The UK energy security strategy, which was launched today, is generally being welcomed by the renewable energy industry but also drawing criticism.
A negative reaction came from the Association for Renewable Energy and Clean Technology (REA), which called the strategy “wholly inadequate.”
“Of course, we welcome commitments on solar, hydrogen and offshore wind, but the government’s plans will lock the UK into more expensive, longer to build, non-renewable power sources,” REA’s head Nina Skorupska said.
“It ignores a huge swathe of other renewable technologies and the approach to onshore wind is totally inadequate,” she added. The association also said the lack of investment in energy efficiency measures will not help people with energy costs.
Victory Hill Capital Advisors LLP’s Co-Cio Eduardo Monteiro called the focus on nuclear problematic and said that distributed generation through microgrids and behind-the-metre solutions using existing renewable technologies such as solar, wind and batteries should be prioritised instead.
The strategy does not include any targets for onshore wind. On this technology, the government said that it “will be consulting on developing partnerships with a limited number of supportive communities who wish to host new onshore wind infrastructure in return for guaranteed lower energy bills.”
In its comments on the strategy, consultancy KPMG said that onshore wind is the cheapest form of low-carbon electricity and not pursuing it actively is making the transition to net-zero more expensive.
Saying that the new strategy puts the rocket boosters under the UK's transition to renewable energy, RenewableUK’s chief executive Dan McGrail also commented that it's right that the government is looking again at planning rules so that onshore wind can proceed in parts of England where there is support.
ScottishPower chief executive Keith Anderson said that bureaucracy is a major hindrance. “It's time to go further and faster. Not just by setting higher targets, but by following through with reform of the regulatory and planning system in order to support the pace of change needed and to match the ambitions and vision of companies like ours,” he added.
The British Hydropower Association, meanwhile, said the UK has missed a massive opportunity by failing to include tidal lagoons, tidal barrages and hydropower in its new strategy.

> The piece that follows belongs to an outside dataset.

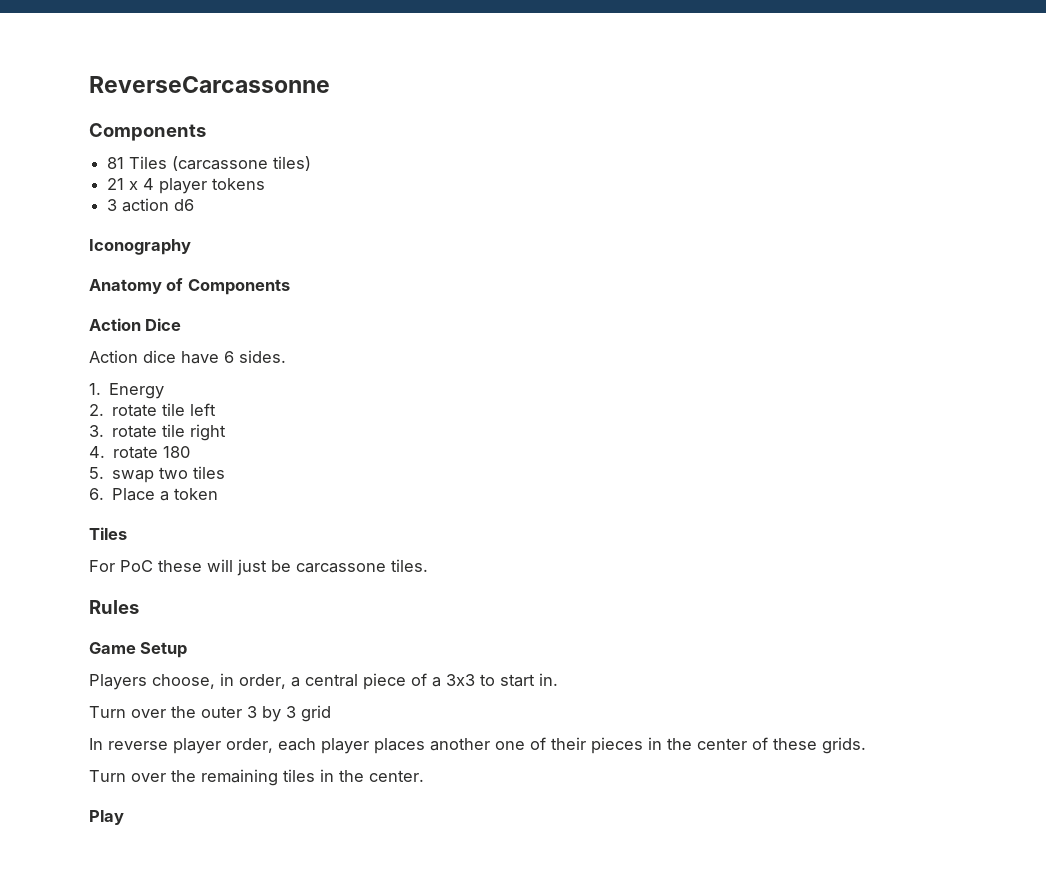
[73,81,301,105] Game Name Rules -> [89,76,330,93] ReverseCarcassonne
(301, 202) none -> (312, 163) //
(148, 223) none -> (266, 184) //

Solar Energy UK welcomed the government’s ambition on solar, with the official announcement saying it could grow up to five times by 2035 from the current 14 GW.
“There will need to be a significant and rapid investment in new grid infrastructure and further reforms to planning rules to expedite solar projects to achieve this. The Energy Security Strategy highlights its importance, and Solar Energy UK looks forward to engaging with the government in detail on how it can be delivered,” the body said.
The strategy includes an increased target for offshore wind of up to 50 GW by 2030 and doubling the hydrogen target to up to 10 GW of low-carbon hydrogen capacity by 2030.
Clare Jackson, chief executive of Hydrogen UK, said: “This new goal will allow industry to unleash investment, bring down costs and widen the use-case for hydrogen, exploring its potential in transport, heavy industry and to heat homes.”
According to KPMG, the increase in ambition on hydrogen production is welcome. “But we need to have a whole system approach to building the hydrogen economy, with measures to stimulate demand, like the mandating of hydrogen-ready boilers by 2025, as well as new targets for supply,” said Simon Virley, its vice chair and head of energy and natural resources.